Falls and Other Incidents
After a patient fall, two separate documents are typically completed: a note in the medical record and an internal incident report. These serve different purposes and contain different information.
In the medical record, you document the clinical facts. Reference the fall clearly in the nursing note, record your immediate response, document the assessment findings (injuries, pain, neurological status), and note any orders received from the provider. Follow-up assessments in subsequent shifts should note worsening or improvement of symptoms and any treatment provided.
The internal incident report captures the circumstances surrounding the fall: the date, day of week, time, location, type of fall, likely cause, what activity the patient was doing, what footwear they had on, whether side rails or alarms were in use, and which staff were present. This document is used for quality improvement, not as part of the permanent medical record.
Discharge and Transfer Information
When a patient leaves your care, the discharge documentation should give them and the next care team everything needed to continue safe treatment. Key elements include a description of medical problems and allergies, a complete medication list with clear instructions on new medications and any that were stopped or changed, wound care instructions if applicable, scheduled follow-up appointments with provider names and phone numbers, dietary restrictions, activity limitations, and who to call with questions or emergencies.
What Not to Document
The medical record should never be altered, deleted, or falsified. Documenting an intervention you didn’t actually perform can constitute fraud. Similarly, altering a record to cover up an error creates far more legal risk than the original mistake would have.

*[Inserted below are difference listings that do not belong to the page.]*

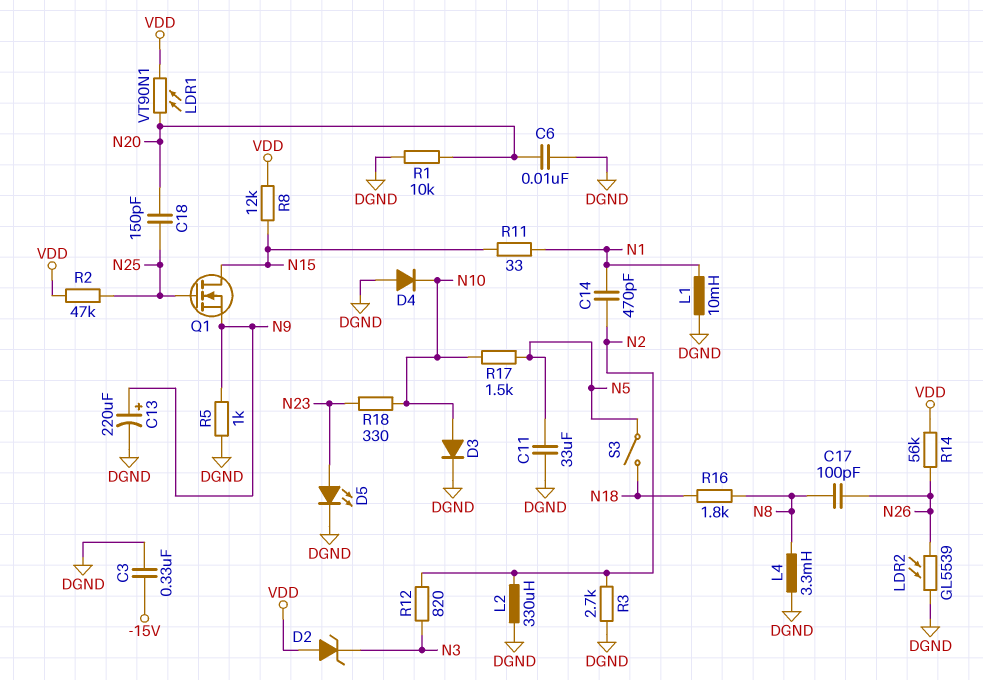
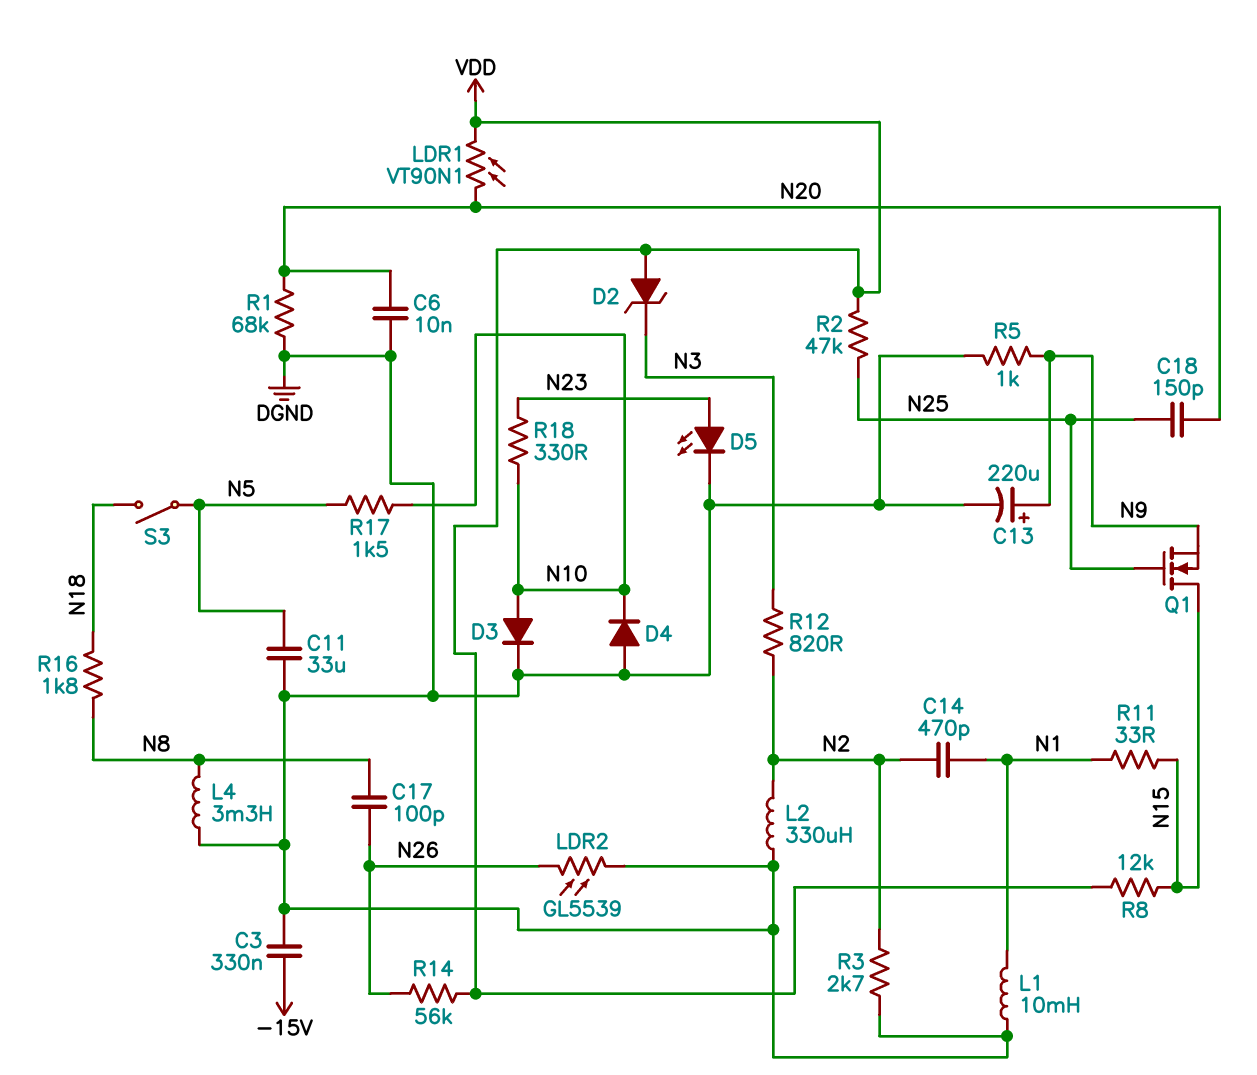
R1: 10k (DGND, N20) -> 68k (DGND, N20)

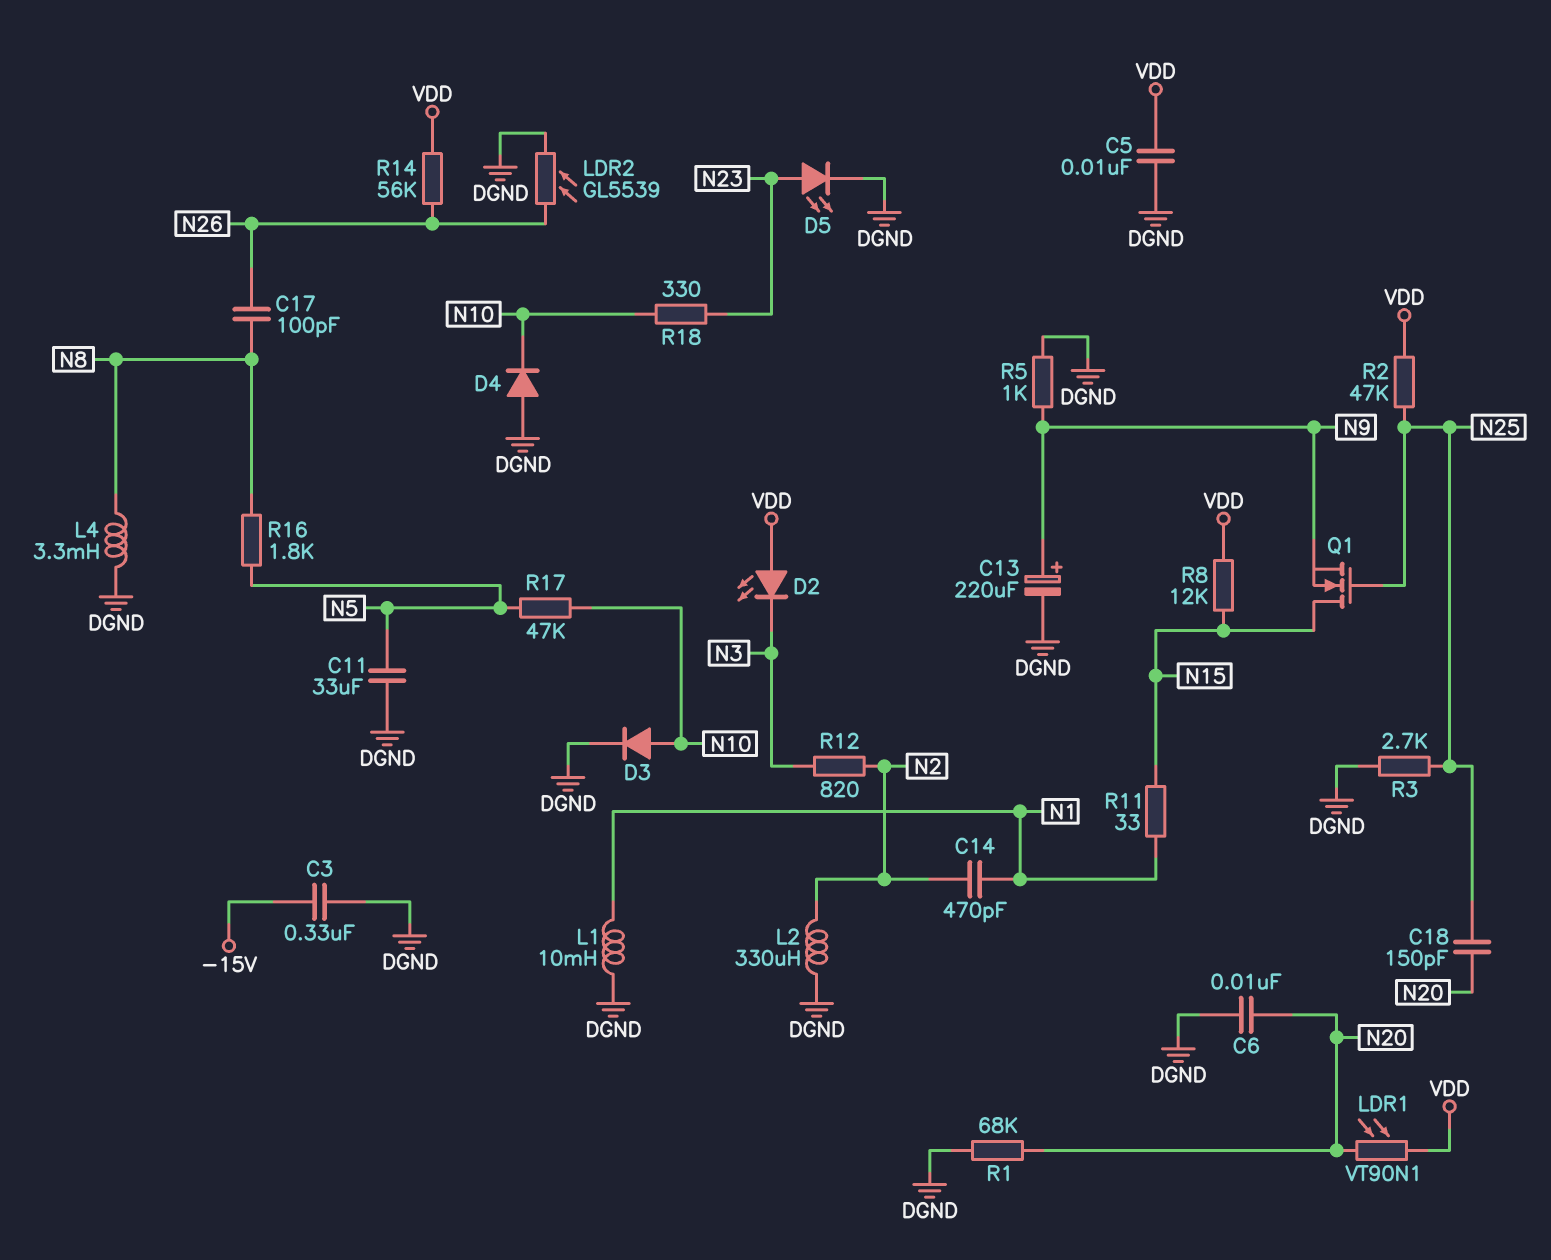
C5: none -> 10nF (DGND, VDD)
D2: zener (A VDD, K N3) -> LED (A VDD, K N3)
R3: 2.7k (DGND, N2) -> 2.7k (DGND, N25)
R16: 1.8k (N8, N18) -> 1.8k (N5, N8)
R17: 1.5k (N5, N10) -> 47k (N5, N10)
S3: switch (N5, N18) -> none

If you need to add information after the fact, label it clearly as a “late entry,” use the current date and time, and reference the original date and incident. Never try to make a late entry look like it was written at an earlier time. CMS guidance indicates that entries made more than 30 days after the date of service carry less weight in audits, and a pattern of very late entries can trigger a fraud investigation. The sooner you make a late entry, the more reliable it is considered.
Opinions, blame, and subjective judgments about other staff members do not belong in the medical record. Stick to objective, factual language: what you observed, what the patient reported, what you did, and what happened as a result.